Genes are transcribed into RNA by the process of transcription. Some RNAmolecules are functional in and of themselves. Examples include the RNA components of certain enzymes (e.g., telomerase); transfer RNA (tRNA), which delivers amino acids to the ribosome for protein synthesis; and ribosomal RNA (rRNA), a structural component of the ribosome. Other RNA molecules are intermediaries in protein synthesis. Such RNAs are processed in the nucleus into messenger RNA (mRNA) molecules. mRNAs are then exported to the
cytoplasm, where they bind ribosomes and direct synthesis of the encoded protein by the process of translation.
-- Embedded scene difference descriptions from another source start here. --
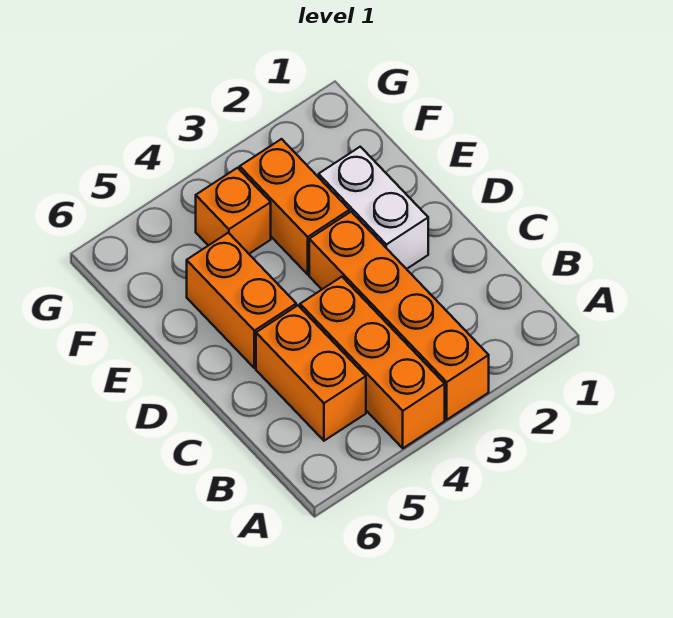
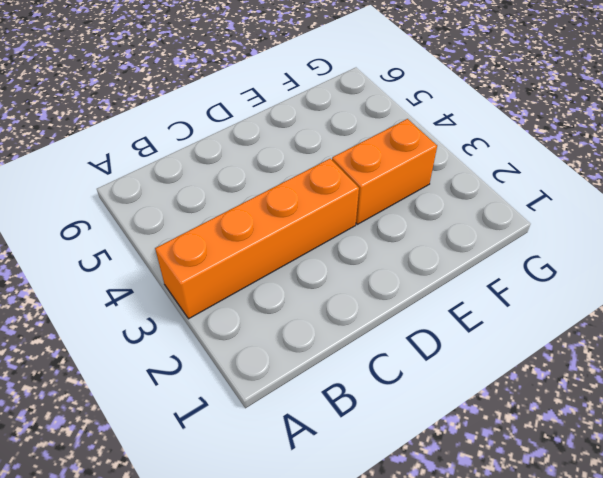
none -> orange 1x3 brick [300,277,445,448]
none -> orange 1x2 brick [256,306,366,441]

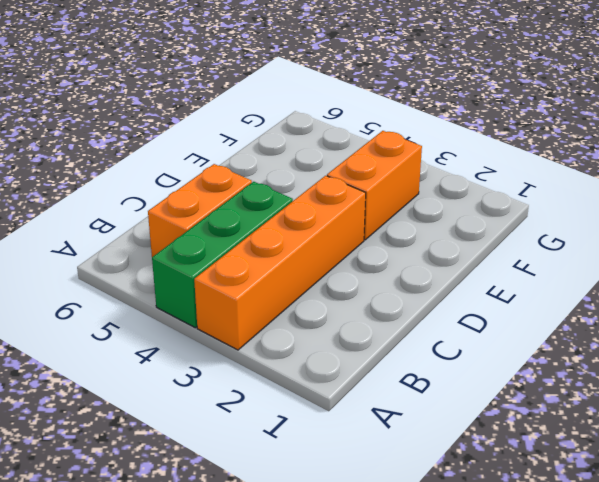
green 1x3 brick [152,182,293,328] -> orange 1x3 brick [300,277,445,448]
none -> white 1x2 brick [319,147,428,269]
none -> orange 1x2 brick [187,233,296,368]

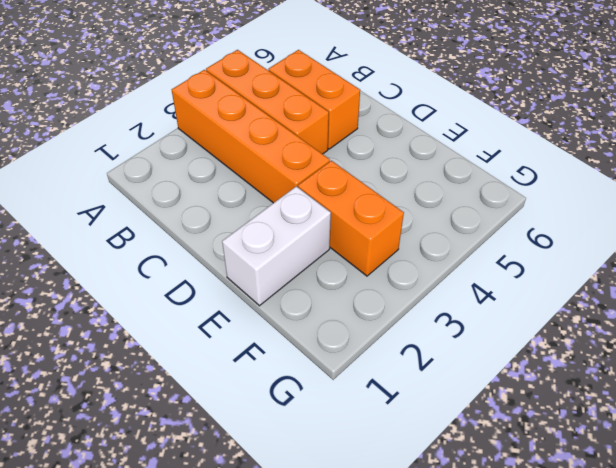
white 1x2 brick [222,186,331,306] -> white 1x2 brick turned to [319,147,428,269]
none -> orange 1x2 brick [187,233,296,368]
none -> orange 1x1 brick [196,168,271,254]

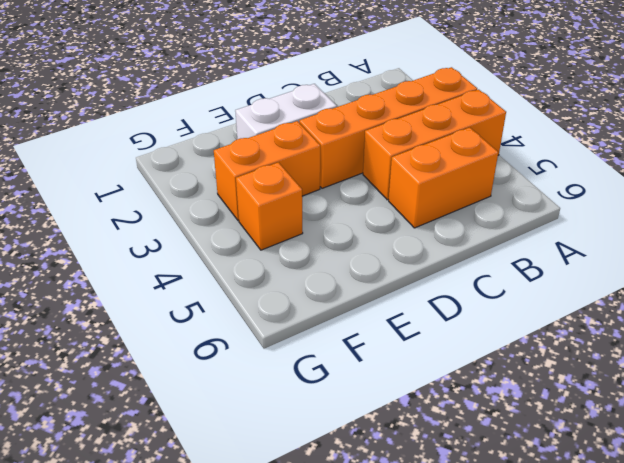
none -> orange 1x2 brick [187,233,296,368]

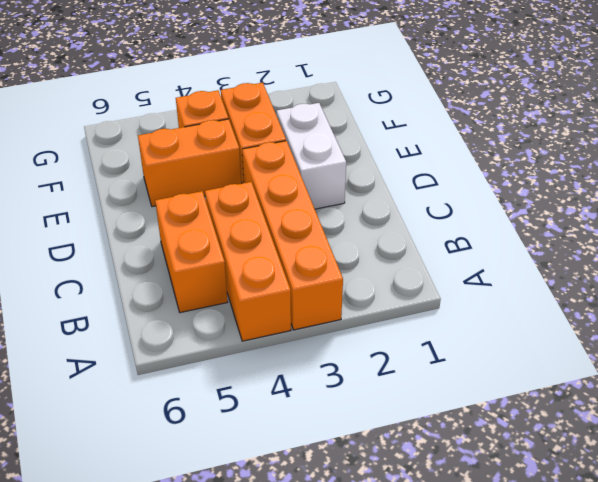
orange 1x2 brick [138,119,241,207] -> orange 1x2 brick turned to [187,233,296,368]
Genes are expressed when their ultimate products (RNAs or proteins) are produced. Sometimes, genes encoding proteins are considered expressed when they are simply transcribed, but it should be remembered that the proteins, not the transcripts, are the functional products.
Gene expression is the process by which information from a gene is used in the synthesis of a functional gene product. These products are often proteins, but in non-protein coding genes such as rRNA genes or tRNA genes, the product is a functional RNA. The process of gene expression is used by all known life - eukaryotes (including multicellular organisms), prokaryotes (bacteria and archaea) and viruses - to generate the macromolecular machinery for life. In genetics gene expression is the most fundamental level at which genotype gives rise to the phenotype. The genetic code is interpreted" by gene expression, and the properties of the expression products give rise to the organism's phenotype. The gene itself is typically a long stretch of DNA and does not perform an active role. It is a blueprint for the production of RNA.
The production of RNA copies of the DNA is called transcription, and is performed by RNA polymerase, which adds one RNA nucleotide at a time to a growing RNA strand. This RNA is complementary to the DNA nucleotide being transcribed; i.e. a T on the DNA means an A is added to the RNA. However, in RNA the nitrogen-containing base Uracil is inserted instead of Thymine wherever there is an Adenine on the DNA strand. Therefore, the mRNA complement of a DNA strand reading "TAC" would be transcribed as "AUG".
Transcription of protein encoding genes creates a primary transcript of RNA at the place where the gene was located. This transcript can be altered before being translated, this is particularly common in eukaryotes. The most common RNA processing is splicing to remove introns. Introns are RNA segments which are not found in the mature RNA, although they can function as precursors, e.g. for snoRNAs, which are RNAs that direct modification of nucleotides in other RNAs. Introns are common in eukaryotic genes but rare in prokaryotes.
RNA processing, also known as post-transcriptional modification, can start during transcription, as is the case for splicing, where the spliceosome removes introns from newly formed RNA.
In most organisms non-coding genes (ncRNA) are transcribed as precursors which undergo further processing. In the case of ribosomal RNAs (rRNA), they are often transcribed as a pre-rRNA which contains one or more rRNAs, the pre-rRNA is cleaved and modified (2′-O-methylation and pseudouridine formation) at a specific sites by approximately 150 different small nucleolus-restricted RNA species, called small nucleolar RNAs(snoRNAs), which like snRNAs, snoRNAs associate with proteins, forming snoRNPs. In eukaryotes, in particular a snoRNP, called RNase MRP cleaves the 45S pre-rRNA into the 28S, 5.8S, and 18S rRNAs. The rRNA and RNA processing
factors are form large aggregates called the nucleolus. In the case of transfer RNA (tRNA), for example, the 5' sequence is removed
by RNase P, whereas the 3' end is removed by the tRNase Z enzyme.. In the case of micro RNA (miRNA), miRNAs are first transcribed as primary transcripts or pri-miRNA with a cap and poly-A tail and processed to short, 70-nucleotide stem-loop structures known as pre-miRNA in the cell nucleus.